If you were in the area last summer, you might remember hearing about a Green Line collision in Allston that injured nearly 30 people in July. Things didn’t stop there — in early September, Boston UniversityprofessorDavid Jones fell through rusted stairs near JFK/UMass and died. Later that month, an escalator reversed direction at Back Bay station, causing people to fall over each other like dominoes, injuring nine.
A normal response to events like these, just from my own thinking, would be to investigate, identify the source of issues and simply fix them. Going forward, you would want to double down on safety improvements in stations like these.

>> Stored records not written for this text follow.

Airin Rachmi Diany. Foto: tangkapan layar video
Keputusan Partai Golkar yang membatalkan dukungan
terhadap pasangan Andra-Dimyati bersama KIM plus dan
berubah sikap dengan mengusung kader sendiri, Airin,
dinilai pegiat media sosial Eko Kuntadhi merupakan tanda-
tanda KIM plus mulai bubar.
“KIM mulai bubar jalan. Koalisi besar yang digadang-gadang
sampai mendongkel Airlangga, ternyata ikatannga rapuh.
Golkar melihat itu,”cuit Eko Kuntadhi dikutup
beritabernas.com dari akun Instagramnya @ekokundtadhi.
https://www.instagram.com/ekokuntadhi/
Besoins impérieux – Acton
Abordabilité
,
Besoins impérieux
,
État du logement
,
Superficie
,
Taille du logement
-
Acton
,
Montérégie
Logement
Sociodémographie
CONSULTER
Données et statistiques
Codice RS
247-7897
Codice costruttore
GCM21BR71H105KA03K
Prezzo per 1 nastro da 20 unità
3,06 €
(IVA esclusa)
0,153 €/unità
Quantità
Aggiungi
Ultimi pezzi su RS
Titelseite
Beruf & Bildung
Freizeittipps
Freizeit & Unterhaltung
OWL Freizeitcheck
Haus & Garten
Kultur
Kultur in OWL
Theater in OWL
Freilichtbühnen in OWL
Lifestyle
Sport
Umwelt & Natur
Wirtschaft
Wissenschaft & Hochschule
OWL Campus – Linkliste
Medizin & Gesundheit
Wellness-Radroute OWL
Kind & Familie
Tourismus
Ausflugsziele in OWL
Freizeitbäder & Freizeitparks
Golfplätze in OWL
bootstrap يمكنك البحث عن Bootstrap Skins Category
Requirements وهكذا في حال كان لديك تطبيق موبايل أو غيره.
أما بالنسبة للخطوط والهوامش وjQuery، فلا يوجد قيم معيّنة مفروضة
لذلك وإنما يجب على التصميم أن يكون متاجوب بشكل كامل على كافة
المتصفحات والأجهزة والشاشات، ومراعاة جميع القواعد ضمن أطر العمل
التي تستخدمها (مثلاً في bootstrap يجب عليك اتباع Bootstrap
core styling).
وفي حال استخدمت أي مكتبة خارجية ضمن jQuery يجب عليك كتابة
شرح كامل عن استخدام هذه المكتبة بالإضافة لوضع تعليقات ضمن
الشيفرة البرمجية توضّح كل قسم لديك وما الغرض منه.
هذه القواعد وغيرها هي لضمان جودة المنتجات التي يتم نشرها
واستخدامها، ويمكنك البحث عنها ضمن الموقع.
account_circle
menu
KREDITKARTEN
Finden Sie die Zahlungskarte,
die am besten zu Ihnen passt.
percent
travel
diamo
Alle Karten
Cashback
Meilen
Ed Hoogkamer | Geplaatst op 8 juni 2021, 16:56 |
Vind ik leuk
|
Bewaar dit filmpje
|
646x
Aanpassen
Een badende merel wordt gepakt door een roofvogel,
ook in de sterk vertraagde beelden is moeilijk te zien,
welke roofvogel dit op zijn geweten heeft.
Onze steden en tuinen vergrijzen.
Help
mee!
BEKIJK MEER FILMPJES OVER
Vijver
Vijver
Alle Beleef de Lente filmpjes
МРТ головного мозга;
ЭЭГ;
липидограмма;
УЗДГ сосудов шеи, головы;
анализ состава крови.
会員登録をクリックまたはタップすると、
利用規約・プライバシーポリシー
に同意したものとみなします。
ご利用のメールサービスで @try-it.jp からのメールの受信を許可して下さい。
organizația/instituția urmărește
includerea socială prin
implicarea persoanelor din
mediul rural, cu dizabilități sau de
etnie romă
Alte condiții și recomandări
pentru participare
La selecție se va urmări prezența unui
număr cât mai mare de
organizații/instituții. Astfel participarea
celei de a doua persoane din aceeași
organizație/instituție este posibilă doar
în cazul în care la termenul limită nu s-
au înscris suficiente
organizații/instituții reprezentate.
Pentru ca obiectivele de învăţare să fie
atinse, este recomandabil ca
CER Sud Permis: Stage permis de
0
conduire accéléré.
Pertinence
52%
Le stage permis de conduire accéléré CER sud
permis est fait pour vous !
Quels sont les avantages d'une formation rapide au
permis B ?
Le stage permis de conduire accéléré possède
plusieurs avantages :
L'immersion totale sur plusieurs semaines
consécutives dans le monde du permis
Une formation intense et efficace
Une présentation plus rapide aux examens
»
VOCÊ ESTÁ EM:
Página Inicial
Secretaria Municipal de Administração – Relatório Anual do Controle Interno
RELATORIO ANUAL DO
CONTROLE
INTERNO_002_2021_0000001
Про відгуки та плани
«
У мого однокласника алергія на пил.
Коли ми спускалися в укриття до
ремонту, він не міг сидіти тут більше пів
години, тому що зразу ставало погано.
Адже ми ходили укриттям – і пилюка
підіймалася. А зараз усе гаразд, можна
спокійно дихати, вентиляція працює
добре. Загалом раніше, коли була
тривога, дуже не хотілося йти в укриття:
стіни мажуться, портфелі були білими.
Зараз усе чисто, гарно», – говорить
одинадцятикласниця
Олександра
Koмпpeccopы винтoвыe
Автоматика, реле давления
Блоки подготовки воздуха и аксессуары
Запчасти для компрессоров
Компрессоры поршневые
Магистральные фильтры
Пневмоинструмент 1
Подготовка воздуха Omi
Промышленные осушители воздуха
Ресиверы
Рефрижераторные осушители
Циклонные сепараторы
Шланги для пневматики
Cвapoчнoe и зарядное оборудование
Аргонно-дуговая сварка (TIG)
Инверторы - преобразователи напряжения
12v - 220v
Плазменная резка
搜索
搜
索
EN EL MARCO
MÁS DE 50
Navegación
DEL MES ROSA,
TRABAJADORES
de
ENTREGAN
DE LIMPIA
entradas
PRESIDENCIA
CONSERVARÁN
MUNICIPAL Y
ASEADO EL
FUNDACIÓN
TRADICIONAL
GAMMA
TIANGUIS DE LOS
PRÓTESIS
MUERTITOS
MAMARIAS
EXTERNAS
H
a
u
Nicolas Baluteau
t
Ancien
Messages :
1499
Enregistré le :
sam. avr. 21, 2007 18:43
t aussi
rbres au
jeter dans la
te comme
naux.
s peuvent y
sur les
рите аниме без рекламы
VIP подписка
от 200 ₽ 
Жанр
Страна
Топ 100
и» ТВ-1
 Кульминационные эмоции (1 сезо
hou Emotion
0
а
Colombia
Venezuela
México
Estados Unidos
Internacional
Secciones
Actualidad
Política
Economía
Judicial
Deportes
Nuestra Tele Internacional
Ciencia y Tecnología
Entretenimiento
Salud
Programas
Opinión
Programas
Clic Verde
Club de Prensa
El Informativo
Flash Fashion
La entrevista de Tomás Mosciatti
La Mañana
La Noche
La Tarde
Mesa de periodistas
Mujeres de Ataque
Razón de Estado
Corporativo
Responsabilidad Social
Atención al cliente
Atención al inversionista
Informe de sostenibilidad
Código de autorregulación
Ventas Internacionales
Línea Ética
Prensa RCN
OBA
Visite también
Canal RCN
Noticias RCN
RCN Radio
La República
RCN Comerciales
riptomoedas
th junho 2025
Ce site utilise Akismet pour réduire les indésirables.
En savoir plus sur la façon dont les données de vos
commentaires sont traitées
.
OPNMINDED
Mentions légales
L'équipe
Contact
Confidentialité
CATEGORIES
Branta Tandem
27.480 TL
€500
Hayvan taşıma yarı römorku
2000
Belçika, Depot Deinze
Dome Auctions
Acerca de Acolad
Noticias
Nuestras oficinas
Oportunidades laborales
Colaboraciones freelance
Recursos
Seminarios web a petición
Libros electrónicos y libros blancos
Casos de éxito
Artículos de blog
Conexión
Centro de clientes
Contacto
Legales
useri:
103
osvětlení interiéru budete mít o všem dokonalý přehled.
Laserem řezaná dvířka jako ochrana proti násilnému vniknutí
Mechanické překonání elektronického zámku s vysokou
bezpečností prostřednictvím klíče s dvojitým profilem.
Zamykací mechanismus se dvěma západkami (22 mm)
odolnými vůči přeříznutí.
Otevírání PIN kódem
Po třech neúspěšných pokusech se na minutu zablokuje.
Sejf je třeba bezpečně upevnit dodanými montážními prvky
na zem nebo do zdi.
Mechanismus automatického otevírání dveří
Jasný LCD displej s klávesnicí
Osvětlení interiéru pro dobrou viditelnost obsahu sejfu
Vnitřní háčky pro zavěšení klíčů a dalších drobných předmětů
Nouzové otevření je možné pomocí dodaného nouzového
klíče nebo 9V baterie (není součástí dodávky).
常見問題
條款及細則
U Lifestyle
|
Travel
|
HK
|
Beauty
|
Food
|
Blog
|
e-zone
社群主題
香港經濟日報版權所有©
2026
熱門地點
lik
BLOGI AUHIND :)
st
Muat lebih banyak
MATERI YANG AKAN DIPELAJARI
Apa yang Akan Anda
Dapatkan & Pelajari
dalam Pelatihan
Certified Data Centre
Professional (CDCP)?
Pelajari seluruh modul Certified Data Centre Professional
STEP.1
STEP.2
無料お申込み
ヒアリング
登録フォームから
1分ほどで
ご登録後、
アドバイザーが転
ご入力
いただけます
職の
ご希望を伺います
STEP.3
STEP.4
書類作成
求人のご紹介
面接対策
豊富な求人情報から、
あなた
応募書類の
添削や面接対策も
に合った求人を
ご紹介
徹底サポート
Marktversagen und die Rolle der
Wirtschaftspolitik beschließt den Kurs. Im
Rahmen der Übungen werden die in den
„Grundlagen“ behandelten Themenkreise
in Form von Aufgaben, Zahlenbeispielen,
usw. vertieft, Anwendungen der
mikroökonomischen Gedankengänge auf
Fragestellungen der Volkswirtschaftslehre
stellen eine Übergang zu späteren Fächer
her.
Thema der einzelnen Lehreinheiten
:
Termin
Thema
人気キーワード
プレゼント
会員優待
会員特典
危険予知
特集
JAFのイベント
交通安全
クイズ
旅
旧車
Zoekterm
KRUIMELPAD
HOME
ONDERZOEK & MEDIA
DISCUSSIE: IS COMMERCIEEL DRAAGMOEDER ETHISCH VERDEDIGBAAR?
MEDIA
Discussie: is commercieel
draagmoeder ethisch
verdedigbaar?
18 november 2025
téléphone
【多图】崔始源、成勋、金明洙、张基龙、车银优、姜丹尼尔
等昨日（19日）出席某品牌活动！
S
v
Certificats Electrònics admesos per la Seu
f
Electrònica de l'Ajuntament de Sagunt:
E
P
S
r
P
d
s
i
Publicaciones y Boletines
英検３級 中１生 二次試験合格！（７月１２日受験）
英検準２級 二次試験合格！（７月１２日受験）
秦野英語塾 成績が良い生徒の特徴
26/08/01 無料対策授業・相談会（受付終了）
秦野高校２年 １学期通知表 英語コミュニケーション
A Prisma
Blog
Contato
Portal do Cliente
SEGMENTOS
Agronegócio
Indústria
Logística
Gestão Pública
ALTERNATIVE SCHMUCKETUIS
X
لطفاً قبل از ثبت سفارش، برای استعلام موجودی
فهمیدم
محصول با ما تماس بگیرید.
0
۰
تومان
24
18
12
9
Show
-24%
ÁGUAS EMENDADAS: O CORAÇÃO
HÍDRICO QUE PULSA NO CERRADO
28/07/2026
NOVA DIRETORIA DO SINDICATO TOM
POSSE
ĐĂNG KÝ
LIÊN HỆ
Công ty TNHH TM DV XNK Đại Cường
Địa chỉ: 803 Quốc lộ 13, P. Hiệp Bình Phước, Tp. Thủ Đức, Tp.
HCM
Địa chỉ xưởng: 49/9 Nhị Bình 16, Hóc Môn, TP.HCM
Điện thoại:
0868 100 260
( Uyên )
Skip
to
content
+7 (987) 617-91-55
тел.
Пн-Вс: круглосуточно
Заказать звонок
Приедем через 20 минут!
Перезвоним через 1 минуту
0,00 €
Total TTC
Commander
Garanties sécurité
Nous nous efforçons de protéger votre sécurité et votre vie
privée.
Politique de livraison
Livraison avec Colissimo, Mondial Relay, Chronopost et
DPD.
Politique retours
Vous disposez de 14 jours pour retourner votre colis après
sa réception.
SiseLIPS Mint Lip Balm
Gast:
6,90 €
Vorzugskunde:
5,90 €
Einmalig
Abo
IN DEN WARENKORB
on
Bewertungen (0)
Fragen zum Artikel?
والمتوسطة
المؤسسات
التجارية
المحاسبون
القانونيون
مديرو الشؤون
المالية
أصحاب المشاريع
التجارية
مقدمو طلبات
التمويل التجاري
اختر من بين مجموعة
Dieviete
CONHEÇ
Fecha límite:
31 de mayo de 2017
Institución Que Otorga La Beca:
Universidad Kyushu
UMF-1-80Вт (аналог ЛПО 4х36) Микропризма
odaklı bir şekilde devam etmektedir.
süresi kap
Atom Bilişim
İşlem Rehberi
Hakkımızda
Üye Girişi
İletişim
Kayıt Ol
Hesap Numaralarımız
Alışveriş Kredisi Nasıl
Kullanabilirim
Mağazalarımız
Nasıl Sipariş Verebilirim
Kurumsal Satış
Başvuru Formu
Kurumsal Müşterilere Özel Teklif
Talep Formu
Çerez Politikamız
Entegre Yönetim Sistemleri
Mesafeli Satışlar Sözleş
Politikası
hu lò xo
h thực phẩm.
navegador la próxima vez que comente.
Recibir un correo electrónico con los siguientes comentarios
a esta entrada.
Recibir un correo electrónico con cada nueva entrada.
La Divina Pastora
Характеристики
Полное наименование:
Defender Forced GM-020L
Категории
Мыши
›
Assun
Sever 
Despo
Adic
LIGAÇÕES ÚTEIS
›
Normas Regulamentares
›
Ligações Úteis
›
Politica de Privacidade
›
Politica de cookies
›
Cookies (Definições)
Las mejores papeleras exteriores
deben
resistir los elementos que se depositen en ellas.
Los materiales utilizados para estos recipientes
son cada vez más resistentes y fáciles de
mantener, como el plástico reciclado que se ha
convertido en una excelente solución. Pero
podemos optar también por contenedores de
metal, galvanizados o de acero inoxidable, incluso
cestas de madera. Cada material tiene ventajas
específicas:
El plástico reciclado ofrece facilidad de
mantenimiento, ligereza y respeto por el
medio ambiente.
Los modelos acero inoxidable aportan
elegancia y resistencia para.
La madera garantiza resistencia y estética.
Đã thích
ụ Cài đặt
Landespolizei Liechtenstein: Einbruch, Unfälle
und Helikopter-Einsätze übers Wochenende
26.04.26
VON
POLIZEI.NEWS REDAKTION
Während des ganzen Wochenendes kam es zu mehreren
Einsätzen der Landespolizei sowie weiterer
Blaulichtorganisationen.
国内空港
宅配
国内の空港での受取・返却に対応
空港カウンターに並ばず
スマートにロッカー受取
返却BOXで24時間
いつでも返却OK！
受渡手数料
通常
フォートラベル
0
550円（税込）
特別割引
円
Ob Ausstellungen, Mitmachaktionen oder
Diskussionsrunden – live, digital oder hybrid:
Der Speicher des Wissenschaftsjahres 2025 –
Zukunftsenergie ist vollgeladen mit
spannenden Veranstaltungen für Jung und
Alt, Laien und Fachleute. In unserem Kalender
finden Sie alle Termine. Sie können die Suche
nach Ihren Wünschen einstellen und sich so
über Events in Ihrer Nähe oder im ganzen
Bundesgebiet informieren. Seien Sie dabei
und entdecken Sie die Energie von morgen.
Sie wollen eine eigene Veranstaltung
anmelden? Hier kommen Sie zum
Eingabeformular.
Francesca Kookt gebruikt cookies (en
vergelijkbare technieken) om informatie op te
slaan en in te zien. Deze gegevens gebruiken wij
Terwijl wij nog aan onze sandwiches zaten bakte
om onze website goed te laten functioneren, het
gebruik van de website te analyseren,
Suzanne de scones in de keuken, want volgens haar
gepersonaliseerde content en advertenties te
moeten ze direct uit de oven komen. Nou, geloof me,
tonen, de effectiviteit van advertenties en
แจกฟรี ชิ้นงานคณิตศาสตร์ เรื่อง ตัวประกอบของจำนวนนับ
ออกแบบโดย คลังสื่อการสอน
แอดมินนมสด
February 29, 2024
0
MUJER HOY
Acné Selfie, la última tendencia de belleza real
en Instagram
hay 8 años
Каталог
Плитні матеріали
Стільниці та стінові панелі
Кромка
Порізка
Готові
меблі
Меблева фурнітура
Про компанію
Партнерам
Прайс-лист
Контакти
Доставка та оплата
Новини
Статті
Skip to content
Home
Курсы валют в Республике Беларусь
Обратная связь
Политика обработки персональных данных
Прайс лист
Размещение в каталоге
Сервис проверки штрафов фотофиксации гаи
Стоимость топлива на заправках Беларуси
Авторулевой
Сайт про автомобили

You obviously don’t want people getting injured or killed at your train stations.
So why then, as the Boston Globe reported recently, did the Massachusetts Bay Transportation Authority’s subcommittee on safety not even bother to ask about incidents like these?
As the article points out, the board failed to ask questions about the escalator incident at Back Bay station in its recent monthly meeting, which took place on Feb. 10. The incident was relevant to the meeting — it talked about escalator safety, after all — so the omission was certainly strange.
The Globe article does well to acknowledge the position transit advocates have taken and continue to take on the issue, which is that the MBTA board of directors’ oversight is lacking, resulting in a slow-moving, unaccountable bureaucracy. Similar frustrations were voiced by the family of David Jones. Jones fell through a condemned set of stairs which the MBTA had deemed unsafe for nearly two years before Jones’ death, but, according to an MBTA engineer, the situation was not dealt with due to ambiguity around who actually owned the stairs.
Safety issues have continued to grab headlines more recently too. Only days before the MBTA’s safety subcommittee met, a fire broke out on top of a Green Line train at the Boylston station on the Boston Common.
Now, riding the T is still safer, cheaper and significantly less destructive to the planet than driving a car. But all of these issues compound to not only hurt the MBTA’s image in the eyes of professionals but also to persuade people away from using public transit in Boston. Furthermore, safety issues like those on the Green Line in the past year lead to irritating service interruptions that make the T less reliable for riders. This is the cost of bad oversight — when no one is pushed to investigate and remedy safety issues, it is only a matter of time before more issues pop up that go similarly unchecked. Oversight is one of those things that, and please don’t hate me for using this term, must trickle down from strong leadership. Accountability is a must, and proper oversight and accountability from the MBTA board is imperative to keep riders and MBTA workers safe. So let’s get on it!